This was first published on https://blog.dbi-services.com/spectre-and-meltdown-oracle-database-aws-slob (2018-01-09)
Republishing here for new followers. The content is related to the the versions available at the publication date
Last year, I measured the CPU performance for an Oracle Database on several types of AWS instances. Just by curiosity, I’ve run the same test (SLOB cached reads) now that Amazon has applied all Spectre and Meltdown mitigation patches. I must admit that I wanted to test this on the Oracle Cloud first. I’ve updated a IaaS instance to the latest kernel but the Oracle Unbreakable Enterprise Kernel does not include the Meltdown fix yet, and booting on the Red Hat Compatible Kernel quickly goes to a kernel panic not finding the root LVM.

Information:

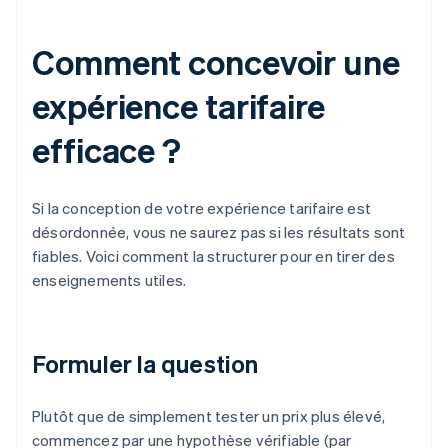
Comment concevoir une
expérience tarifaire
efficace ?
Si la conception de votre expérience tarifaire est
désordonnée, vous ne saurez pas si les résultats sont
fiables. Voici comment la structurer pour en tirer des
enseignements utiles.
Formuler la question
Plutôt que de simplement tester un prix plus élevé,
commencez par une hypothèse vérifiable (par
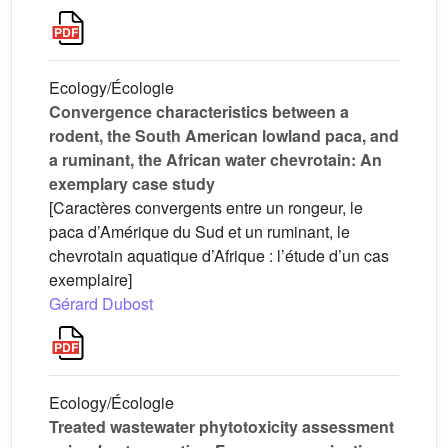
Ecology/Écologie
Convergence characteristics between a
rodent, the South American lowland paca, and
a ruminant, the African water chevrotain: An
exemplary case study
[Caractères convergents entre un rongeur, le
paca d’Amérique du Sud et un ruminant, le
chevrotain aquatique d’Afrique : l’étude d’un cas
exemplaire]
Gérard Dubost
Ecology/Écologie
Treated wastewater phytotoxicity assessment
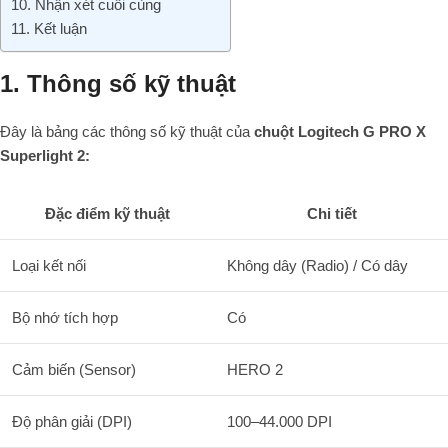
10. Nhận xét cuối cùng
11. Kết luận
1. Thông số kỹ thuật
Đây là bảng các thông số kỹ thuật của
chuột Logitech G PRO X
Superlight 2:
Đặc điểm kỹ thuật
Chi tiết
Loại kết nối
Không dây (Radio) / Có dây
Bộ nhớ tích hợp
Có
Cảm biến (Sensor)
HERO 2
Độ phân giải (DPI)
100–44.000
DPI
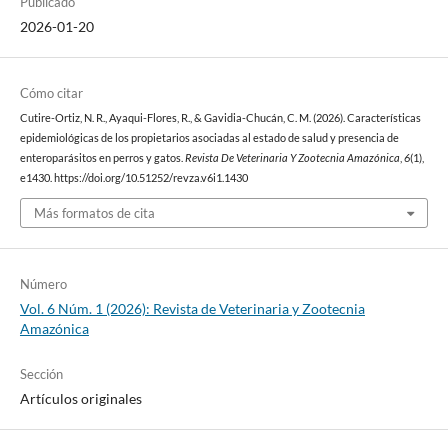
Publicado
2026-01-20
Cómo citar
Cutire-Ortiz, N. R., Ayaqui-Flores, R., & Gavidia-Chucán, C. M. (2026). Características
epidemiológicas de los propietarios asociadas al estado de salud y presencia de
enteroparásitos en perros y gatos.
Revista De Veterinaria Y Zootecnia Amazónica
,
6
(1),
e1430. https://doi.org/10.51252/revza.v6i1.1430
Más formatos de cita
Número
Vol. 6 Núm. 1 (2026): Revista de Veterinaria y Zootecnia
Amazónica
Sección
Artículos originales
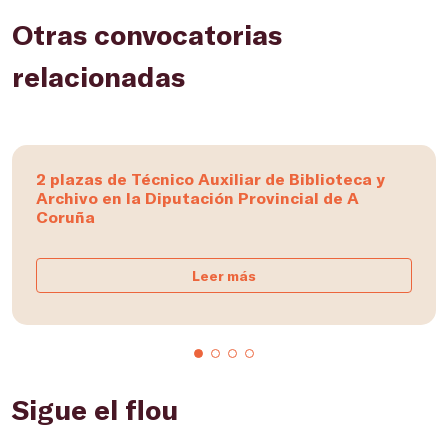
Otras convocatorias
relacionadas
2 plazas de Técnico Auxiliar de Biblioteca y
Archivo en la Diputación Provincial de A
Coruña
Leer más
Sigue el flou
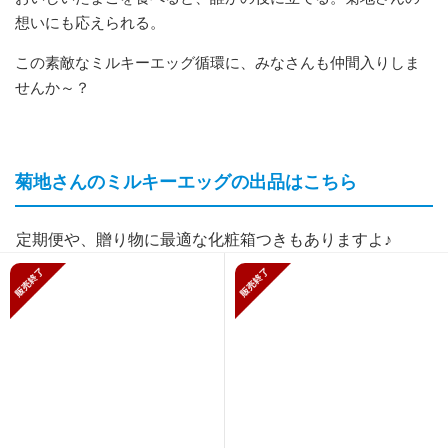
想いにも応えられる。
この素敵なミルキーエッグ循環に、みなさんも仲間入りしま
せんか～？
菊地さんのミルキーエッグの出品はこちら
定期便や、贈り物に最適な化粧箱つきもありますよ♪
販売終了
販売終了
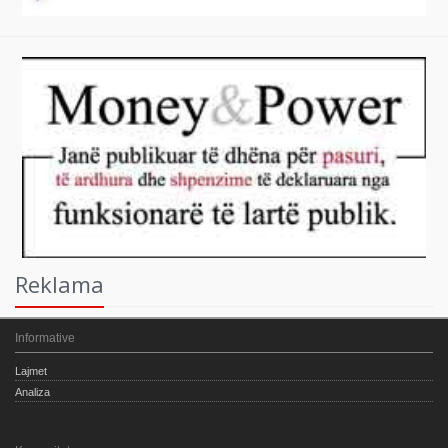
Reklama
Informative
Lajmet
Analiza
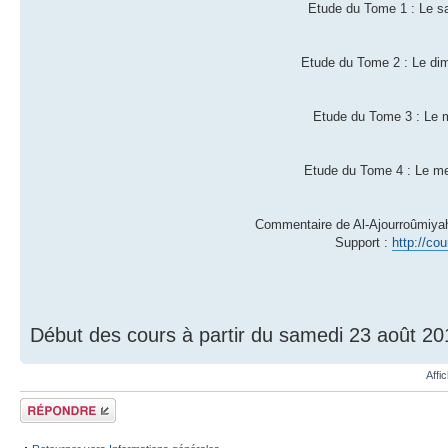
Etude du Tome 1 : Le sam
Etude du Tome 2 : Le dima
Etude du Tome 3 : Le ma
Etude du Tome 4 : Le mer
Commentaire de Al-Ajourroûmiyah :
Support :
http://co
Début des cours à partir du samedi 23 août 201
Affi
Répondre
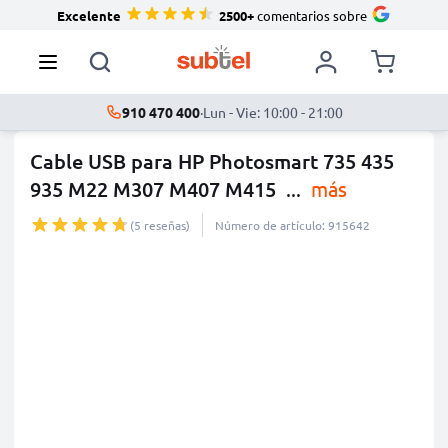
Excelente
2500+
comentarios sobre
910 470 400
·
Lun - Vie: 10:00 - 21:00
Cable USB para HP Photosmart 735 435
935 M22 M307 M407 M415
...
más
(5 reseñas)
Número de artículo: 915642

--

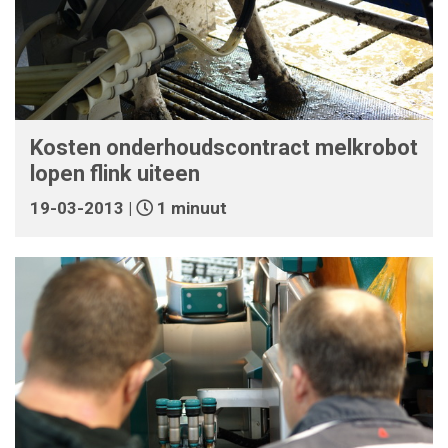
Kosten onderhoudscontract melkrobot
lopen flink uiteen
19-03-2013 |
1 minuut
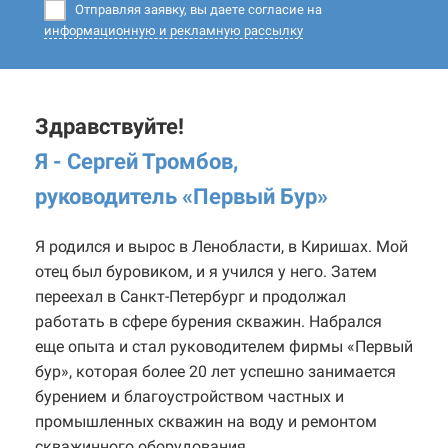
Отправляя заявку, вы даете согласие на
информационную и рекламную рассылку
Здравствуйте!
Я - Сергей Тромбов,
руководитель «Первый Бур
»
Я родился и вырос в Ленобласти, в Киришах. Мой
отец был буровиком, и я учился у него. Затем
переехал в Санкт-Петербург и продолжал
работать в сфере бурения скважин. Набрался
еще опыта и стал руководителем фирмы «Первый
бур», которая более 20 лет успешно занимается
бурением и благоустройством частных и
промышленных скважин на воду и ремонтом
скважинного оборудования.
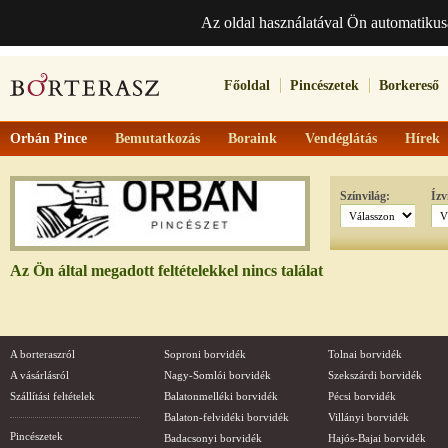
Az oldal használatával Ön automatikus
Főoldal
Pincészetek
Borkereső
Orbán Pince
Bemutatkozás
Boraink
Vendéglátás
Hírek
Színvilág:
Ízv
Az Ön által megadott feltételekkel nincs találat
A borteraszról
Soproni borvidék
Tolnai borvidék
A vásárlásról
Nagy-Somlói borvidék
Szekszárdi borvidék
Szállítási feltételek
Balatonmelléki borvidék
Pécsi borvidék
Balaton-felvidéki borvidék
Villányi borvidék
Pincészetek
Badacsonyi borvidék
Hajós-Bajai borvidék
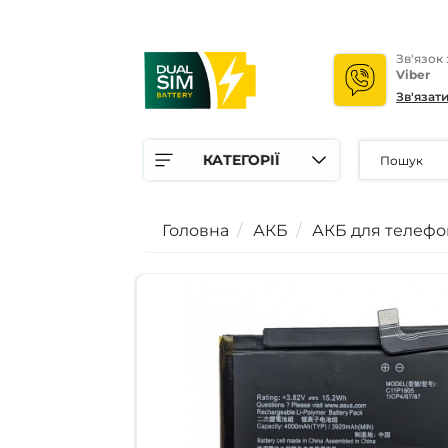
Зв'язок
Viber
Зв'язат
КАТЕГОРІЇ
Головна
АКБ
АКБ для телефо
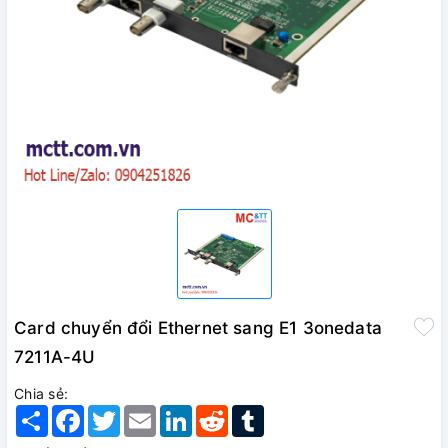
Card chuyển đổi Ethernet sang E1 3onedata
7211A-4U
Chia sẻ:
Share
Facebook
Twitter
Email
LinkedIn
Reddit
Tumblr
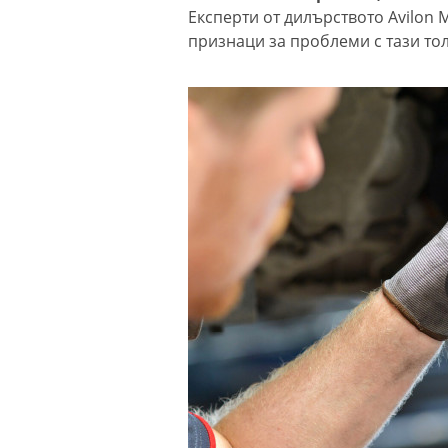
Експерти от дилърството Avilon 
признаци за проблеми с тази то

About this exercise: In the post on Spectre and Meltdown patches, which test was run again on the AWS instances?

Problem solution: SLOB cached reads